Lalu, apa urgensinya memerangi mafia pajak? Karena mafia pajak diberi keleluasaan merampok ratusan trilyun uang negara.
Seorang guru besar ekonomi pernah mengungkapkan perkiraannya bahwa kerugian negara per tahun mencapai Rp360 triliun karena perampokan oleh mafia pajak. Perkiraan ini logis kalau kita mengacu pada modus yang diterapkan tersangka penggelap pajak Gayus Tambunan.
Ulah Gayus yang pegawai rendahan Ditjen pajak itu bisa menyebabkan kerugian negara sampai Rp1,3 triliun. Perkiraan angka kerugian itu muncul dari tindakan Gayus `memberi diskon` kepadai 19 perusahaan yang ditanganinya. Berapa persisnya kerugian negara harus dihitung dengan teliti karena Gayus diberi wewenang menangani 151 perusahaan.

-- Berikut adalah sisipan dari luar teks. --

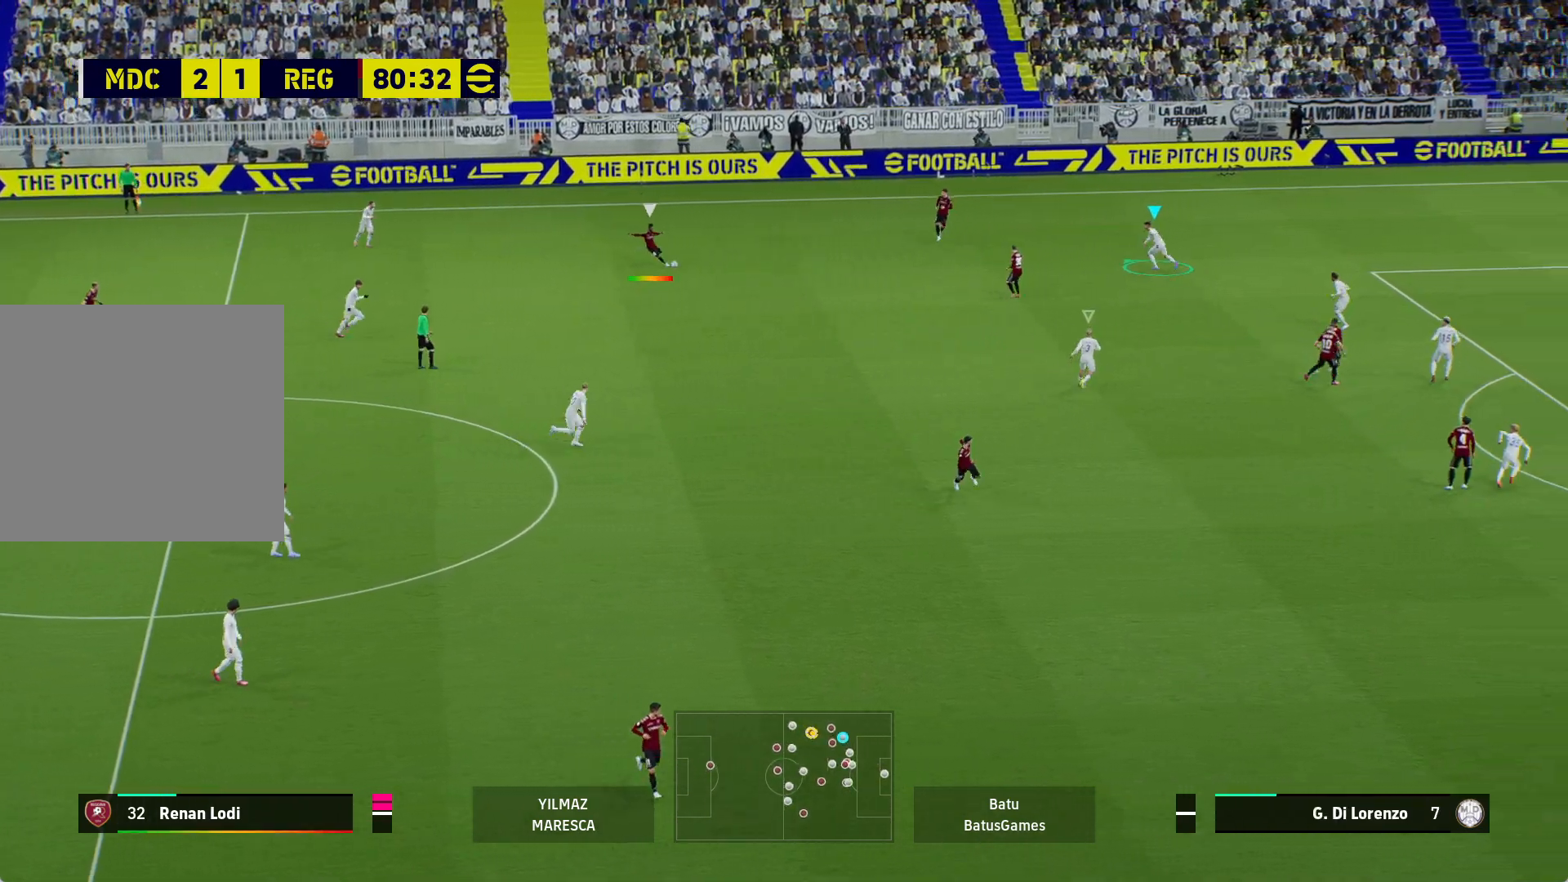
{"buttons": [], "left_stick": "left", "right_stick": "center", "events": [[283, "R1", "up"], [483, "left_stick", "left"]]}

Itu baru perkiraan kerugian negara akibat ulah seorang Gayus. Namun, seperti diakui Gayus sendiri, kita semua pun sudah meyakini bahwa Gayus memang tidak mungkin bekerja sendiri. Kawan-kawannya serta para oknum atasannya di Ditjen Pajak Kementerian keuangan pun melakukan hal yang sama dengan modus berbeda. Karena itu, angka kerugian negara mendekati Rp400 triliun per tahun itu menjadi perkiraan yang masuk akal.
Bayangkan, besarnya jumlah pajak yang dirampok sampai tiga kali lipat dari jumlah anggaran yang dialokasikan negara untuk membayar pokok dan bunga utang luar negeri per tahun.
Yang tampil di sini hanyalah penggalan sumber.